In contrast, prisons are almost always operated by the Federal Bureau of Prisons (BOP) or a state government. They are designed with long-term detention in mind, and generally house inmates convicted of serious crimes, mostly felonies. Prisons run programs that depend on the inmate’s level of custody which may be minimum, medium or maximum security, and the lower the security level, the more opportunities there are for inmates to participate in work release programs, stay in halfway houses as their sentence comes to a close or visit community restitution centers. There are some prisons that are operated under contract to BOP by private sector corporations. These contract prisons are secure institutions in which a majority of inmates are sentenced criminal aliens who may be deported upon completion of their sentence.
The difference in experiences between jail and prison is distinct. Populations in prison facilities are far more consistent and steady, while a jail population can have a highly fluctuating and transient population. For this reason, there are some, for whom both options are a possibility, that prefer a prison stay to incarceration in a jail facility, and some repeat offenders have been known to request this.

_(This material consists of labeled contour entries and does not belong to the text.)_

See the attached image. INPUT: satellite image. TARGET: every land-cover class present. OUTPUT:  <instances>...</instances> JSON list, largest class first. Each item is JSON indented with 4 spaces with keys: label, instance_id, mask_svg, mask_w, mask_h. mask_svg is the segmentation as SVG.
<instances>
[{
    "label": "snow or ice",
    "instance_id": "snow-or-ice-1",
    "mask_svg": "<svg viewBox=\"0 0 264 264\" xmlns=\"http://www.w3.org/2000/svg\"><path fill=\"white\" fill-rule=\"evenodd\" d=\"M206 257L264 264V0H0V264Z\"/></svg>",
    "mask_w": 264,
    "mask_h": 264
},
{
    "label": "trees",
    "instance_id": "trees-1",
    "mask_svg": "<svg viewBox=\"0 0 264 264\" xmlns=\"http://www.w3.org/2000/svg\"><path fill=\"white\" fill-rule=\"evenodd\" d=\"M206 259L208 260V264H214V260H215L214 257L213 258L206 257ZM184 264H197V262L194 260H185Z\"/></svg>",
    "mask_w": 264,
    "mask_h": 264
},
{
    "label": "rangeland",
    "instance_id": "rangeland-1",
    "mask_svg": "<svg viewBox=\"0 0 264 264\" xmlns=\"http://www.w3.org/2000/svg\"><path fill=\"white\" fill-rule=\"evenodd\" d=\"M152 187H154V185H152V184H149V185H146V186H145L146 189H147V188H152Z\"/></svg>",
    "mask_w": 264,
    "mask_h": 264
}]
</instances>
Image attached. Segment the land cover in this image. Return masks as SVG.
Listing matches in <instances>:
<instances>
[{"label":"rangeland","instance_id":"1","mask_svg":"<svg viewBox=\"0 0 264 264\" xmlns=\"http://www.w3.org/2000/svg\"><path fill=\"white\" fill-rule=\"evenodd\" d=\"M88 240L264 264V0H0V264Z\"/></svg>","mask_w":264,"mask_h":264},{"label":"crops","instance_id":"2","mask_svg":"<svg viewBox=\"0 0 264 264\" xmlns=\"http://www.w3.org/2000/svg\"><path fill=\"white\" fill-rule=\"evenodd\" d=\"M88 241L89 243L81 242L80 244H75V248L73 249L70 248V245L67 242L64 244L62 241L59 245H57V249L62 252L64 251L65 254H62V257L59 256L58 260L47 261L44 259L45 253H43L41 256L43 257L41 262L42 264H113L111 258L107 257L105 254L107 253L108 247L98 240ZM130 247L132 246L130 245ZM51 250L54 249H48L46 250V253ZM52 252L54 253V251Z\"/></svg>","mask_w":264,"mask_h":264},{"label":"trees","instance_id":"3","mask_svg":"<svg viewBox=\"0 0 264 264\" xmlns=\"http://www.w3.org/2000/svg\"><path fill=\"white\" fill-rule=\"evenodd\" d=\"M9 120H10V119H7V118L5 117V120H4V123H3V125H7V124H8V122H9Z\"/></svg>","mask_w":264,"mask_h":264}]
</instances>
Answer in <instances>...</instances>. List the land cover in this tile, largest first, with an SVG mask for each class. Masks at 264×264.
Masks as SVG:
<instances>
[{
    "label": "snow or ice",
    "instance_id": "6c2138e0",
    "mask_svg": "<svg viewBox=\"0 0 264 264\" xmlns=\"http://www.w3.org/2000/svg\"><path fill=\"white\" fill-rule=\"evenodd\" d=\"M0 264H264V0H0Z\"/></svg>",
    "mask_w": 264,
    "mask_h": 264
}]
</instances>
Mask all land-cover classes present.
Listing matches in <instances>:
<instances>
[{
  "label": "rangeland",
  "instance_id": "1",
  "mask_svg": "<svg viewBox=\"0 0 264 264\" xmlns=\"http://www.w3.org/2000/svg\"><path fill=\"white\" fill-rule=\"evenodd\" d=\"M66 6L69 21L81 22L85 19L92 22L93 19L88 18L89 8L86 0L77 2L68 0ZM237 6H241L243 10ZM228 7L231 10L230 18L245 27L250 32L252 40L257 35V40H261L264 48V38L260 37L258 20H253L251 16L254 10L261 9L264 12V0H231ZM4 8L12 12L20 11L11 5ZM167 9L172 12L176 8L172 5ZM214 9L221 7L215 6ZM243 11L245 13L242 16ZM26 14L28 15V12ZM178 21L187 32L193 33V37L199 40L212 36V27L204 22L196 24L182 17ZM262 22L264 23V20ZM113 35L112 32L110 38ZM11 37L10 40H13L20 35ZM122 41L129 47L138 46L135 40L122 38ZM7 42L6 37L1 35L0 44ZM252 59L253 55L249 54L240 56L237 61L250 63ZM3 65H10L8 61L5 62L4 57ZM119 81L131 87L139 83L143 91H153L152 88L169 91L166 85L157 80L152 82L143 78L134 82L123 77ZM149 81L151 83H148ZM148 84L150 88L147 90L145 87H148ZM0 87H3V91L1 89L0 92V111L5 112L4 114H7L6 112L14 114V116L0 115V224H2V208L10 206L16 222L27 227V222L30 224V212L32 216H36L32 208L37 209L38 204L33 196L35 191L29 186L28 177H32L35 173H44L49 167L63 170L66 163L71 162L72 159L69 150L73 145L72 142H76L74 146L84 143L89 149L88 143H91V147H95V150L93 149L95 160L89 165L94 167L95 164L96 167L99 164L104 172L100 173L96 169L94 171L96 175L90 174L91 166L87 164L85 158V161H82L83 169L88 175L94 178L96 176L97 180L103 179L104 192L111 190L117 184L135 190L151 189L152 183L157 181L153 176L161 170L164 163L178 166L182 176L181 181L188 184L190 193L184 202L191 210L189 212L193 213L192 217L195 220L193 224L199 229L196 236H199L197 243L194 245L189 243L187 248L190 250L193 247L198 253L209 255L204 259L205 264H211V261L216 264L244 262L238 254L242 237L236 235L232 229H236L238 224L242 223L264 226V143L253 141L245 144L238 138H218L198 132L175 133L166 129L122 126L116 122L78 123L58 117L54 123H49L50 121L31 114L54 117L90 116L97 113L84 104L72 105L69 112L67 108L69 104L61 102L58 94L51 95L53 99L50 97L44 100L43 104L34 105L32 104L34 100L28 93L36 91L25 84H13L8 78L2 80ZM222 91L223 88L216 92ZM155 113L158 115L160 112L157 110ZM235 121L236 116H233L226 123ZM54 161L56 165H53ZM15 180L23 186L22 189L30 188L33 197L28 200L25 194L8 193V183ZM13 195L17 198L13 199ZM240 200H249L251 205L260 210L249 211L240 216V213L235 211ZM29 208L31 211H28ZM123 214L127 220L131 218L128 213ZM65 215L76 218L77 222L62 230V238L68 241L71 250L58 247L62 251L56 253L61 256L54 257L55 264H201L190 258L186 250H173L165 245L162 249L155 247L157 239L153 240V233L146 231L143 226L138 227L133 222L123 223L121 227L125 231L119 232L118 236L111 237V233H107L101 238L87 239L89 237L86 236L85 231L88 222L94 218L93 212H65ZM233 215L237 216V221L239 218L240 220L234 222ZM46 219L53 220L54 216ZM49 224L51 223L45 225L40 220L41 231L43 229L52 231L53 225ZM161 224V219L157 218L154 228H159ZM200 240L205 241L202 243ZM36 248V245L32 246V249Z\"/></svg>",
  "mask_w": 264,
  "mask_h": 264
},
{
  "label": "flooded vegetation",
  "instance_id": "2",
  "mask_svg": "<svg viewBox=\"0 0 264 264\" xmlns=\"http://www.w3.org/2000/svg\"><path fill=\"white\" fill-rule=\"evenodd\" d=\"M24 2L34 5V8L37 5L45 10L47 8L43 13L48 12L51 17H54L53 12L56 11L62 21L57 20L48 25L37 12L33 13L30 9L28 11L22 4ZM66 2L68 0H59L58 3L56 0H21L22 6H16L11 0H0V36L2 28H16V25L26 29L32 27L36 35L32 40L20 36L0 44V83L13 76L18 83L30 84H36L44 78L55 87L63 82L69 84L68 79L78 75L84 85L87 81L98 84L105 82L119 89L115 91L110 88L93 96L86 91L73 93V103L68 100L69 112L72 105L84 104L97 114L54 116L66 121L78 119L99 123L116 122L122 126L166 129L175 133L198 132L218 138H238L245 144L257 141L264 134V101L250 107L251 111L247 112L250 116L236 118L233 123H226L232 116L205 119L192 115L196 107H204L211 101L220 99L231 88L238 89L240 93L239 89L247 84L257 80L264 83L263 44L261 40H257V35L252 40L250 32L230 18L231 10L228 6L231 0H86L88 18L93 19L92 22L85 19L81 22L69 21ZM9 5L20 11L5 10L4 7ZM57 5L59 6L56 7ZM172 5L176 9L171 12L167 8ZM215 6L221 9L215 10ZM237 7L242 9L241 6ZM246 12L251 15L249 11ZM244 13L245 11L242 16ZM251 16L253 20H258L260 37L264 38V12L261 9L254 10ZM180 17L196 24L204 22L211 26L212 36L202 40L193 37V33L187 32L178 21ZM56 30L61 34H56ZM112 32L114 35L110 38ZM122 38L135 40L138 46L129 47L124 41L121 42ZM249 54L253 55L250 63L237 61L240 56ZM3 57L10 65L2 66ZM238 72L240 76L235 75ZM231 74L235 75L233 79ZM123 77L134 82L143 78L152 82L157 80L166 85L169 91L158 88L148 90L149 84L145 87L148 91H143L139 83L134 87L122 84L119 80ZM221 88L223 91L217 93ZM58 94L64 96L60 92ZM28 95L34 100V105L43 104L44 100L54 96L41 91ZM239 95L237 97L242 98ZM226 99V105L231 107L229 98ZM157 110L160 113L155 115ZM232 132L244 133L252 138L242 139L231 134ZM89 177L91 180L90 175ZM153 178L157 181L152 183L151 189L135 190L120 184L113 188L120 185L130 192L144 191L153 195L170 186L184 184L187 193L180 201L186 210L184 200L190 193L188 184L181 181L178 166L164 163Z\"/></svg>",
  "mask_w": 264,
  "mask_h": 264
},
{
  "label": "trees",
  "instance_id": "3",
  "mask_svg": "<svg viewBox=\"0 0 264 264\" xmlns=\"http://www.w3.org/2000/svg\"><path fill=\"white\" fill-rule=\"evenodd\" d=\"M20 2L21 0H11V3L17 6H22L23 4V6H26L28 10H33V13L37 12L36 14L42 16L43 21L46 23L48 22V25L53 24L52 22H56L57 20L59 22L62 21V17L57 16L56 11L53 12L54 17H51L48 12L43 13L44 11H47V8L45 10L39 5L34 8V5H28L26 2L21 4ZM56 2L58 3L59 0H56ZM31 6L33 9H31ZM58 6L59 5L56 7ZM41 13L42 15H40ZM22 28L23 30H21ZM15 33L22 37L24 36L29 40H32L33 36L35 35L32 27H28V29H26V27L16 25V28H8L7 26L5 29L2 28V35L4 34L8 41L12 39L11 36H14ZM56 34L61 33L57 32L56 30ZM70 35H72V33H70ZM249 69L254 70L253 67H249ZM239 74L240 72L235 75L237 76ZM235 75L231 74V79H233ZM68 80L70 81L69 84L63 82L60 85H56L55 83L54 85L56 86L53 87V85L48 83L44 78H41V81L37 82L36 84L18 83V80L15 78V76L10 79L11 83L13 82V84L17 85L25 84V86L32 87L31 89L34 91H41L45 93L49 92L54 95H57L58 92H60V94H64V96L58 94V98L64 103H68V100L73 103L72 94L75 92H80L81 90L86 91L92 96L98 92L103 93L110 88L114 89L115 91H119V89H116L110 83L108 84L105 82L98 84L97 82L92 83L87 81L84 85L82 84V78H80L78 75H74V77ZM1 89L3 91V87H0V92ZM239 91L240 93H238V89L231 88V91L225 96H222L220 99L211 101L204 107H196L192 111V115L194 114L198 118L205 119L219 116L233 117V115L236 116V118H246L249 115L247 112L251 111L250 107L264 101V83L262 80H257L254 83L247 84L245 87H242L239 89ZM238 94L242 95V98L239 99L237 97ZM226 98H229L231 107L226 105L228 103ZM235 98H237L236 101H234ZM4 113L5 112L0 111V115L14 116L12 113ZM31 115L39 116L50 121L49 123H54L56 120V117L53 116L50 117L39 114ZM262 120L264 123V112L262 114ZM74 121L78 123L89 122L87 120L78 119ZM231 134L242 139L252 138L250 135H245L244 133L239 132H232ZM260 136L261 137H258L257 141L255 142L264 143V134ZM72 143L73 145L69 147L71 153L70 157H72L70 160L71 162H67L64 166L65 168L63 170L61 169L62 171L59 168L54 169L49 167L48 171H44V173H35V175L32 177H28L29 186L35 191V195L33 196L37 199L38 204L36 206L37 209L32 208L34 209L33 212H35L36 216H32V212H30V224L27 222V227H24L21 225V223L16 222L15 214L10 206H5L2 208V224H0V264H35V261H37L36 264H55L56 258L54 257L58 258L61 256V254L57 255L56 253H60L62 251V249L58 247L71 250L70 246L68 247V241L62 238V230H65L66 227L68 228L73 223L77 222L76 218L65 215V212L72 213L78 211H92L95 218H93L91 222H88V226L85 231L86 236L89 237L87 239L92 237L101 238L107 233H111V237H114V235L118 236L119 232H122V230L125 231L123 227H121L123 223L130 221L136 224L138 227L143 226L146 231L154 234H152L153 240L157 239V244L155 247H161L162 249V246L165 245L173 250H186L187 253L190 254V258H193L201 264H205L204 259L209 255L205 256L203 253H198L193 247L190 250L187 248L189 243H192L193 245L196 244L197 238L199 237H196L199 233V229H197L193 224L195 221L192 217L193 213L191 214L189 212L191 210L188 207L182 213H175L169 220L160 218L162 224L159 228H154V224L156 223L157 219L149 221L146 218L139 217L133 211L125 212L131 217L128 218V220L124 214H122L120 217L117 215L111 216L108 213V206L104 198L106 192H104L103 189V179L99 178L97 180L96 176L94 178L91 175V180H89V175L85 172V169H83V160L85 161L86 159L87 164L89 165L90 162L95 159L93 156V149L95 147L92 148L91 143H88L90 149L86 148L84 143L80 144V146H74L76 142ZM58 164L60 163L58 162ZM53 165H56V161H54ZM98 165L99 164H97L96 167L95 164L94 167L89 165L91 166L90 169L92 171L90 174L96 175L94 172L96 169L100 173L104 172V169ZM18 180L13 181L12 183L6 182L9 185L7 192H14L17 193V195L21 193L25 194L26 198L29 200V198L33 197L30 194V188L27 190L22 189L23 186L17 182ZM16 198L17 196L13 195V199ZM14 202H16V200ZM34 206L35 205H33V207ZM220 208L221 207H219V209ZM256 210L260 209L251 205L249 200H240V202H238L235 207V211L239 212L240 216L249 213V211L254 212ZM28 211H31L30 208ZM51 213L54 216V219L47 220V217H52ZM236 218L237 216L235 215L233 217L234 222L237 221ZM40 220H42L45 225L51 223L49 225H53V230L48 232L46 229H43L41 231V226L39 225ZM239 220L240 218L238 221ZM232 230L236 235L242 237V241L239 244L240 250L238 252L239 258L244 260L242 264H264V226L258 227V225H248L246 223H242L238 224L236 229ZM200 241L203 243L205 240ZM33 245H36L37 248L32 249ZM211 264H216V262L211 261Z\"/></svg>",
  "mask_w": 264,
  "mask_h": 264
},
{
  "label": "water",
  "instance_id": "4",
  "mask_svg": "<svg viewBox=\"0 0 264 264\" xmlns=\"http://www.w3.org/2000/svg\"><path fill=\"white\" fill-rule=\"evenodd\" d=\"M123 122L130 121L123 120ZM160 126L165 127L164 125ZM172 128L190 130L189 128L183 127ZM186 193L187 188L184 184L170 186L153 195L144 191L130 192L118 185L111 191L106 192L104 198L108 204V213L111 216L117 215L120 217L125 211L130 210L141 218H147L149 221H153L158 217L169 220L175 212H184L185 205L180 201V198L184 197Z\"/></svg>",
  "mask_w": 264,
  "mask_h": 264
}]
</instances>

They can’t take away your rights (though they can limit them)
In both systems there are opportunities for visitation from friends and family, and all detainees, regardless of their location and length of incarceration, retain the basic rights of any prisoner, including the right to be treated humanely, protection from cruel and unusual punishment, free from undue harassment and assault, access to legal counsel, courts and medical care, and the right not to be subject to racial discrimination.